→ BRIEF: If a line holds an image, leave the image out; write out everything else in the records exactly.
----------------------------------------
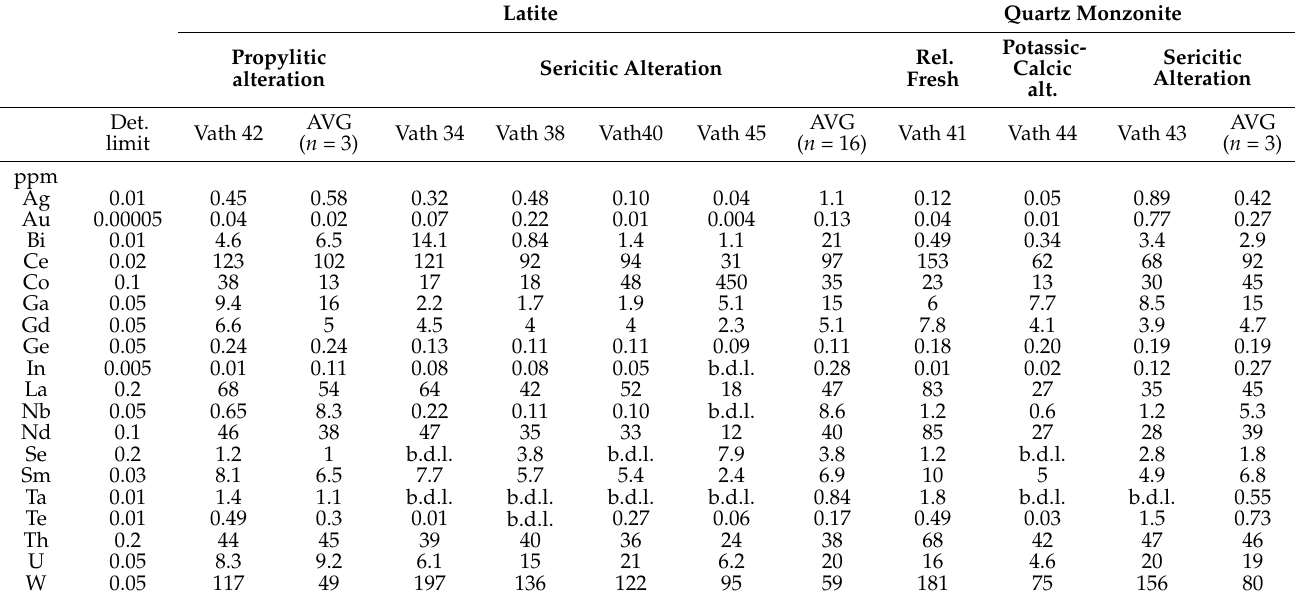
Table 2. Bulk geochemical analyses of selected rare metals from the Vathi porphyry system. The average values of these elements from previously analyzed samples by Stergiou et al. [53] are also given. For the full list of geochemical analyses, see Table S1 in the Supplementary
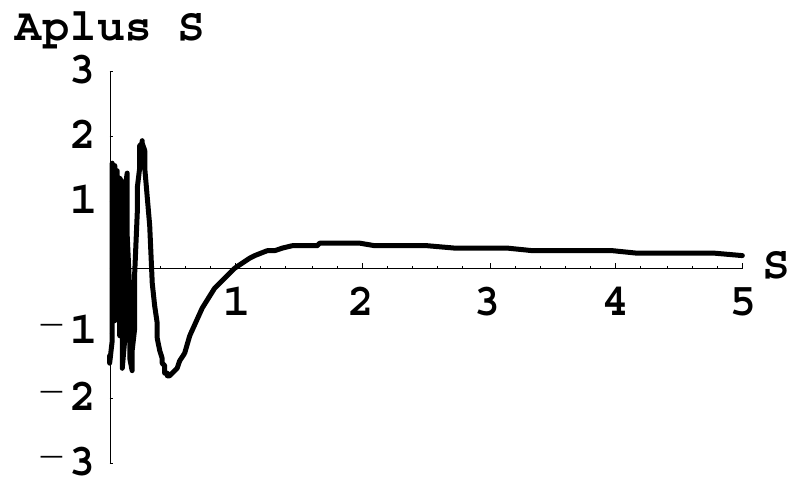
Figure 10. The integrand A + (s)/s, corresponding to the widths function a + , versus s = Z/ γ , where Z is the scaled impact parameter defined by Equation (8.2) and γ is the relativistic factor, as defined by Equation (8.3) [82].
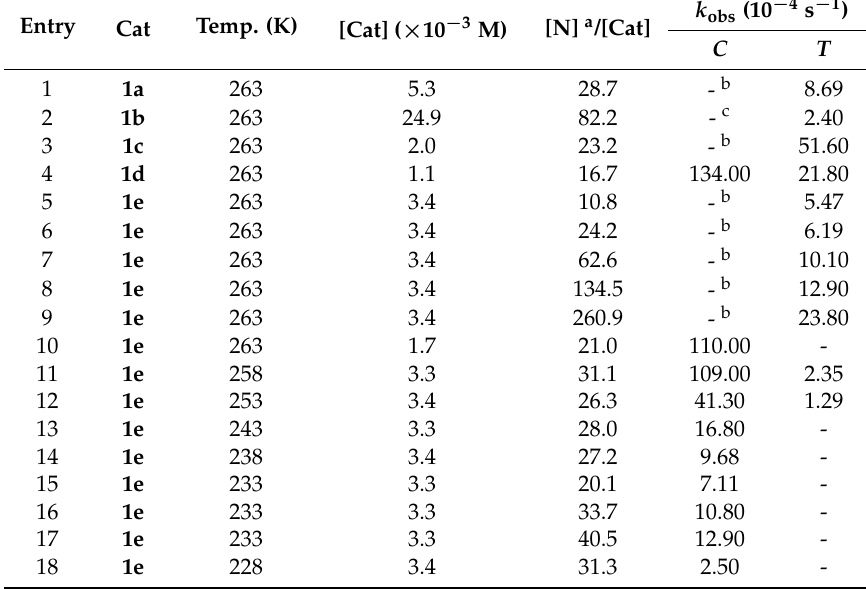
Kinetic data for norbornene insertion reactions of {[RHNCH 2 ( o -C 6 H 4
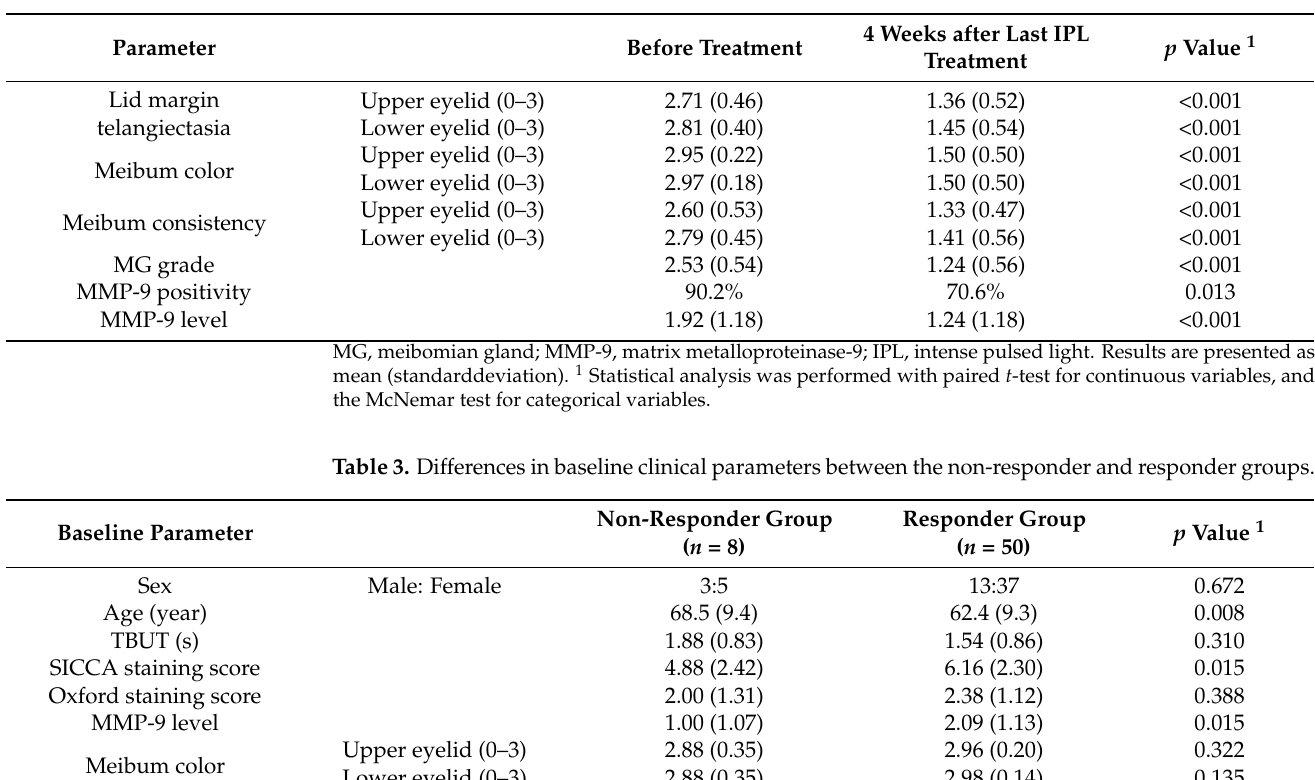
Table 2. Lid margin telangiectasia, meibomian gland function, and MMP-9 positivity before and four weeks after the last IPL treatment using a vascular filter in patients with moderate and severe meibomian gland dysfunction.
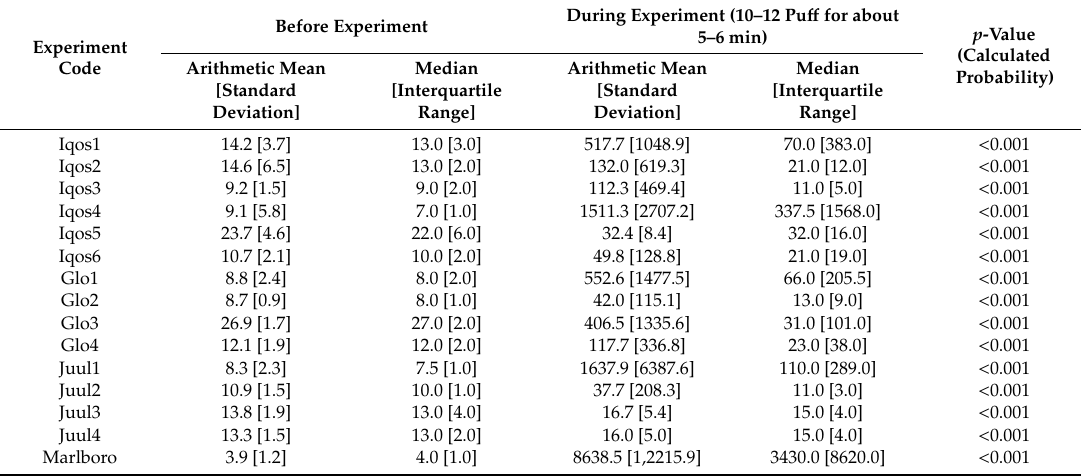
Table 2. Air levels of PM with an aerodynamic diameter smaller than 1 µ m (PM 1 ; µ g m − 3 ) before and during each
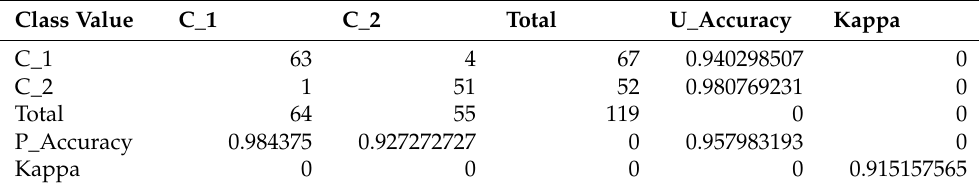
Table 5. Confusion Matrix (SVM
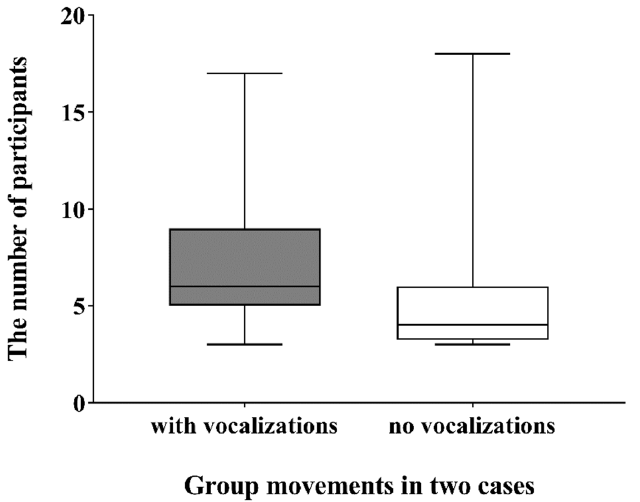
Figure 2. The number of participants in group movements with or without vocal communication.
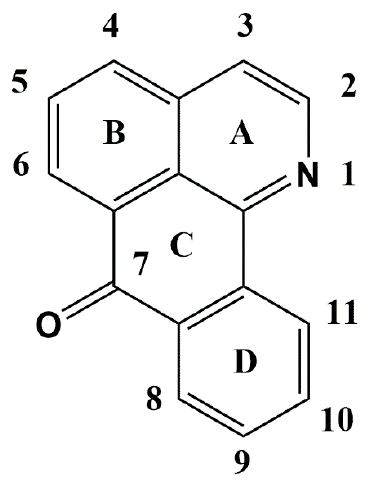
Figure 1. Molecular structure of 1-azabenzanthrone.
----------------------------------------
→ EXERCISE ANSWER:
Table 2. Bulk geochemical analyses of selected rare metals from the Vathi porphyry system. The average values of these elements from previously analyzed samples by Stergiou et al. [53] are also given. For the full list of geochemical analyses, see Table S1 in the Supplementary
Figure 10. The integrand A + (s)/s, corresponding to the widths function a + , versus s = Z/ γ , where Z is the scaled impact parameter defined by Equation (8.2) and γ is the relativistic factor, as defined by Equation (8.3) [82].
Kinetic data for norbornene insertion reactions of {[RHNCH 2 ( o -C 6 H 4
Table 2. Lid margin telangiectasia, meibomian gland function, and MMP-9 positivity before and four weeks after the last IPL treatment using a vascular filter in patients with moderate and severe meibomian gland dysfunction.
Table 2. Air levels of PM with an aerodynamic diameter smaller than 1 µ m (PM 1 ; µ g m − 3 ) before and during each
Table 5. Confusion Matrix (SVM
Figure 2. The number of participants in group movements with or without vocal communication.
Figure 1. Molecular structure of 1-azabenzanthrone.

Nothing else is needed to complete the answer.